*Assignment*
From the data below, return the exact lines starting at the line containing "laundry hamper: none [174,374,668,983]" and ending at the line containing "bottle: present [1855,525,1964,669]", both included, and nothing else.

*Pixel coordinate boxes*
════════════════════

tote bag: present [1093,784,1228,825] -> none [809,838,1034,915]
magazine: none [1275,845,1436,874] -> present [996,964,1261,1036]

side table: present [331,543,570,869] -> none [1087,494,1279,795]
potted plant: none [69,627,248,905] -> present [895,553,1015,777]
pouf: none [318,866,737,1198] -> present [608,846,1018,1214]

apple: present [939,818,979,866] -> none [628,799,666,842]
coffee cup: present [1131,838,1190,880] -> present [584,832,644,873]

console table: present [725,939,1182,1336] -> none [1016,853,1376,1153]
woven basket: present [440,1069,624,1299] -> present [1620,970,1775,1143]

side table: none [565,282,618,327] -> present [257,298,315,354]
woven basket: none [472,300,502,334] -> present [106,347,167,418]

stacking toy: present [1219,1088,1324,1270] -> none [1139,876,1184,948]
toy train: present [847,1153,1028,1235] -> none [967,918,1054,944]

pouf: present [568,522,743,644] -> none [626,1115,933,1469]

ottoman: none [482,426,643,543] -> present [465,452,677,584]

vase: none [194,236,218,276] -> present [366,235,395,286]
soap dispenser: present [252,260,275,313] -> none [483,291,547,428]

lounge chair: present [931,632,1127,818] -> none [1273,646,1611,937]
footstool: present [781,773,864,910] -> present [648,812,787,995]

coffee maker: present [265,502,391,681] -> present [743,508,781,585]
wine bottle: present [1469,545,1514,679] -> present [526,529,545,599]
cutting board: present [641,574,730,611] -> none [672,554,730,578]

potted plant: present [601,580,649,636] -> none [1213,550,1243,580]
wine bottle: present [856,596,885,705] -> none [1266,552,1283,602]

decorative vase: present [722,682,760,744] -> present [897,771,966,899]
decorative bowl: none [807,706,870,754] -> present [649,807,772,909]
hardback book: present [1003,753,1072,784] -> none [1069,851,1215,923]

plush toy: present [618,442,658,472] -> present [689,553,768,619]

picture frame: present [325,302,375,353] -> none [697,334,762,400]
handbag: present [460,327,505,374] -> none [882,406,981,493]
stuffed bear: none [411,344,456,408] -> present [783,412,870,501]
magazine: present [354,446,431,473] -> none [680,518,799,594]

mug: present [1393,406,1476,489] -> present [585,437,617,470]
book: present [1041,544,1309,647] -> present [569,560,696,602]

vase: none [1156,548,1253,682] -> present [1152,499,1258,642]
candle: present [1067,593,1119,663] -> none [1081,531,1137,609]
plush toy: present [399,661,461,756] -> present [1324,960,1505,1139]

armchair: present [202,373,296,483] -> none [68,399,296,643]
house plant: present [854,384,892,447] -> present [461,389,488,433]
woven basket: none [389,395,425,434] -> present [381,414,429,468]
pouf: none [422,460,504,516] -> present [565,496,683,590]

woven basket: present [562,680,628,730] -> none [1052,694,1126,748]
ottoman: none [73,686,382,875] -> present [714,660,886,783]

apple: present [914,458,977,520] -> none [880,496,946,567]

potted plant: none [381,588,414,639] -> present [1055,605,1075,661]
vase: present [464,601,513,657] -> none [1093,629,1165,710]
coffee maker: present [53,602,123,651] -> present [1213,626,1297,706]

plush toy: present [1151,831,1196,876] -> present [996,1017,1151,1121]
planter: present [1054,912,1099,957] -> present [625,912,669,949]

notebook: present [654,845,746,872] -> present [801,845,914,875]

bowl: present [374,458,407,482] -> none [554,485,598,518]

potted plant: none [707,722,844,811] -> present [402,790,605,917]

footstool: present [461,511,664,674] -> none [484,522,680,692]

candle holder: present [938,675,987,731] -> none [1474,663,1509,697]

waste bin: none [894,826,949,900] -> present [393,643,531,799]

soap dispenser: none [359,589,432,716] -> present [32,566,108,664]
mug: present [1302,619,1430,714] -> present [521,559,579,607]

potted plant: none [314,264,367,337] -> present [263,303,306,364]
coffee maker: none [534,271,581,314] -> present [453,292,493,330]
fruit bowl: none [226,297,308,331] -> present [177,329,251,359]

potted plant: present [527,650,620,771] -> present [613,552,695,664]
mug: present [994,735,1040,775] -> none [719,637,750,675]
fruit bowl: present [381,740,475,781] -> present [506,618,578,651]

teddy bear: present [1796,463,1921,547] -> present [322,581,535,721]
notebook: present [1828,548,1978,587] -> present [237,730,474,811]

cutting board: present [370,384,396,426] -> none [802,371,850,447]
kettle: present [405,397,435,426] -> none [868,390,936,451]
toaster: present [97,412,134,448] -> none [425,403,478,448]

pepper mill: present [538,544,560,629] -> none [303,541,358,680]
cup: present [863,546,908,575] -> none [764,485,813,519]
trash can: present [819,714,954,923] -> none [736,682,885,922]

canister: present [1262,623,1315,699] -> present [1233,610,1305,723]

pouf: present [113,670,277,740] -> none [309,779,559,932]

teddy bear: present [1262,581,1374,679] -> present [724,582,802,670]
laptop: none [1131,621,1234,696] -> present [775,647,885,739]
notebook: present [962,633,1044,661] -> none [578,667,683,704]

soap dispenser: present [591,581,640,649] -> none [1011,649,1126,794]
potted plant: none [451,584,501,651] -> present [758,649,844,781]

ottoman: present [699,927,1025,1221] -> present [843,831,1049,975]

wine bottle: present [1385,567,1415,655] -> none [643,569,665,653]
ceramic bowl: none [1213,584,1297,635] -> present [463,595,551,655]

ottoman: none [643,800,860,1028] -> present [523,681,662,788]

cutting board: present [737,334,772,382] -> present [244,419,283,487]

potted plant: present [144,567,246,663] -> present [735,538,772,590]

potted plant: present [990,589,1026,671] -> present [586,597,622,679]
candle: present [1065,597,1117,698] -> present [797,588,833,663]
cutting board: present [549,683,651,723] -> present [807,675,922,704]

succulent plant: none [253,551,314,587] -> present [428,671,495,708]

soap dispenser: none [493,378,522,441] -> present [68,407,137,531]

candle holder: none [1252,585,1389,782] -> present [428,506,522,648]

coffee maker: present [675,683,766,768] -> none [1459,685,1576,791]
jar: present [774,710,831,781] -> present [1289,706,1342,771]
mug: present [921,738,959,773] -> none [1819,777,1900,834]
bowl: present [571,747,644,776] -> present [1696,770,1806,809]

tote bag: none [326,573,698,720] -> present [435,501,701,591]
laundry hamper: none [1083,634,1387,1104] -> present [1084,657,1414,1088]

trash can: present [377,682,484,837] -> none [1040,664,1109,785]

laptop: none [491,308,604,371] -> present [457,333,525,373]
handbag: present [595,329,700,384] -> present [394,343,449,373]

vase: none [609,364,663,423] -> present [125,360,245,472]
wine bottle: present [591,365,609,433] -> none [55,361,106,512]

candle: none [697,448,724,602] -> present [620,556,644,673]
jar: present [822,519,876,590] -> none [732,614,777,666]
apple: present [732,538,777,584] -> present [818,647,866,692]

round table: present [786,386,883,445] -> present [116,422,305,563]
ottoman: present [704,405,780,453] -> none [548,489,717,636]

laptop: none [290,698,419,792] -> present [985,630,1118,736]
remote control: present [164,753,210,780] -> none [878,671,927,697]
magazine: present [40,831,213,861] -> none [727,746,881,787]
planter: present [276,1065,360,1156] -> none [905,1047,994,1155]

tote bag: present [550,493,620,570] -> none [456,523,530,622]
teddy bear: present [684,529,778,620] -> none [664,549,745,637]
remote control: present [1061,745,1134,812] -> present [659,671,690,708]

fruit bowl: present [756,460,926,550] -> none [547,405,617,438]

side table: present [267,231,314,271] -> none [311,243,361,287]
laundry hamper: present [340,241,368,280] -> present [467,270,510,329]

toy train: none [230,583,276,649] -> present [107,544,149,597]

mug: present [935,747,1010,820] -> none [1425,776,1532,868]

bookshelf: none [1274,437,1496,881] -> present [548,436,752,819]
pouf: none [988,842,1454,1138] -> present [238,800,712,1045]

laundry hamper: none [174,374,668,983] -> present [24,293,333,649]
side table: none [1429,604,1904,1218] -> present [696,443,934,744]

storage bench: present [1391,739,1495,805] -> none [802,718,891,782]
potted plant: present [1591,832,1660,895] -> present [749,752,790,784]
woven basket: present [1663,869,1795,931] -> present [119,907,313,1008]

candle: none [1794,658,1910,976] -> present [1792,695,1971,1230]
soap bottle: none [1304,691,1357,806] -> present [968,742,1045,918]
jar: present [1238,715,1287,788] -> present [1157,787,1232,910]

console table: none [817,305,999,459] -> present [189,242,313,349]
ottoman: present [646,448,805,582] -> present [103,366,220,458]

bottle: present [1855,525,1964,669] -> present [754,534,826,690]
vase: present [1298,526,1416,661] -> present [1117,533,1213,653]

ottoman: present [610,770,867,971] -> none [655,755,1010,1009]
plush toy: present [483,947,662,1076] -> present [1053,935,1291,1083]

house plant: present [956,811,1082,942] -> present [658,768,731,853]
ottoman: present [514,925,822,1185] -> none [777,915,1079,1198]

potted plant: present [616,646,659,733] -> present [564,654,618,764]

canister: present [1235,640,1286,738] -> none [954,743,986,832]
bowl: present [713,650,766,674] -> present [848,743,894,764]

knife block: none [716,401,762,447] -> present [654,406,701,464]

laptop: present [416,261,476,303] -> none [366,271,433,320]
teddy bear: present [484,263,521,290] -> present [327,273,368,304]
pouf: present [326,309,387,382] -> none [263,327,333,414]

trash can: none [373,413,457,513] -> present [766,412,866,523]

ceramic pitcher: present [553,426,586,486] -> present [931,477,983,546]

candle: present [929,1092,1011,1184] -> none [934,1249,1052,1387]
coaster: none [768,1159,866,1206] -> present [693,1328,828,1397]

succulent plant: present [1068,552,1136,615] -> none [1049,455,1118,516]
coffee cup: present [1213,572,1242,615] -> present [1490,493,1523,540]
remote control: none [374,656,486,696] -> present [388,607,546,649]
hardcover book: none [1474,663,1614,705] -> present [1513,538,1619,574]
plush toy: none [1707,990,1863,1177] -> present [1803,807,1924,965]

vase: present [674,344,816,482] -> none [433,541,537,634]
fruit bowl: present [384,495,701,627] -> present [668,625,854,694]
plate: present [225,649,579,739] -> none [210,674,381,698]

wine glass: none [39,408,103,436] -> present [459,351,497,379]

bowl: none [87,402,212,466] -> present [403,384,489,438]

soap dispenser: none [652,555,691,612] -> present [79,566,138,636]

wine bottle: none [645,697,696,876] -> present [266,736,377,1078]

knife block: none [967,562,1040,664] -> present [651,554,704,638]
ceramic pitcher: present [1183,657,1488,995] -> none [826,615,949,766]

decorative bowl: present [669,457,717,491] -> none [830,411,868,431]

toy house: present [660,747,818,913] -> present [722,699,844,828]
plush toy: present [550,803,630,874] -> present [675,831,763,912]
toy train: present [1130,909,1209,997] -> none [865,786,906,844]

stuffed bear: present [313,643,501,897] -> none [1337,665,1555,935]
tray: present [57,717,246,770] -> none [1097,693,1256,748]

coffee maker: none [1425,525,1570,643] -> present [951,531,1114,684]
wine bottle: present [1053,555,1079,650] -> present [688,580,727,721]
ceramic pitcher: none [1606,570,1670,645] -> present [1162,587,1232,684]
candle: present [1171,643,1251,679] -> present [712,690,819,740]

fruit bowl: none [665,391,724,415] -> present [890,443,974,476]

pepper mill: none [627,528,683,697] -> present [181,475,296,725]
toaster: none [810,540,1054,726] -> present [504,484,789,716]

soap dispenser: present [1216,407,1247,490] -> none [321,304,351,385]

════════════════════

*Solved problem*
laundry hamper: none [174,374,668,983] -> present [24,293,333,649]
side table: none [1429,604,1904,1218] -> present [696,443,934,744]

storage bench: present [1391,739,1495,805] -> none [802,718,891,782]
potted plant: present [1591,832,1660,895] -> present [749,752,790,784]
woven basket: present [1663,869,1795,931] -> present [119,907,313,1008]

candle: none [1794,658,1910,976] -> present [1792,695,1971,1230]
soap bottle: none [1304,691,1357,806] -> present [968,742,1045,918]
jar: present [1238,715,1287,788] -> present [1157,787,1232,910]

console table: none [817,305,999,459] -> present [189,242,313,349]
ottoman: present [646,448,805,582] -> present [103,366,220,458]

bottle: present [1855,525,1964,669] -> present [754,534,826,690]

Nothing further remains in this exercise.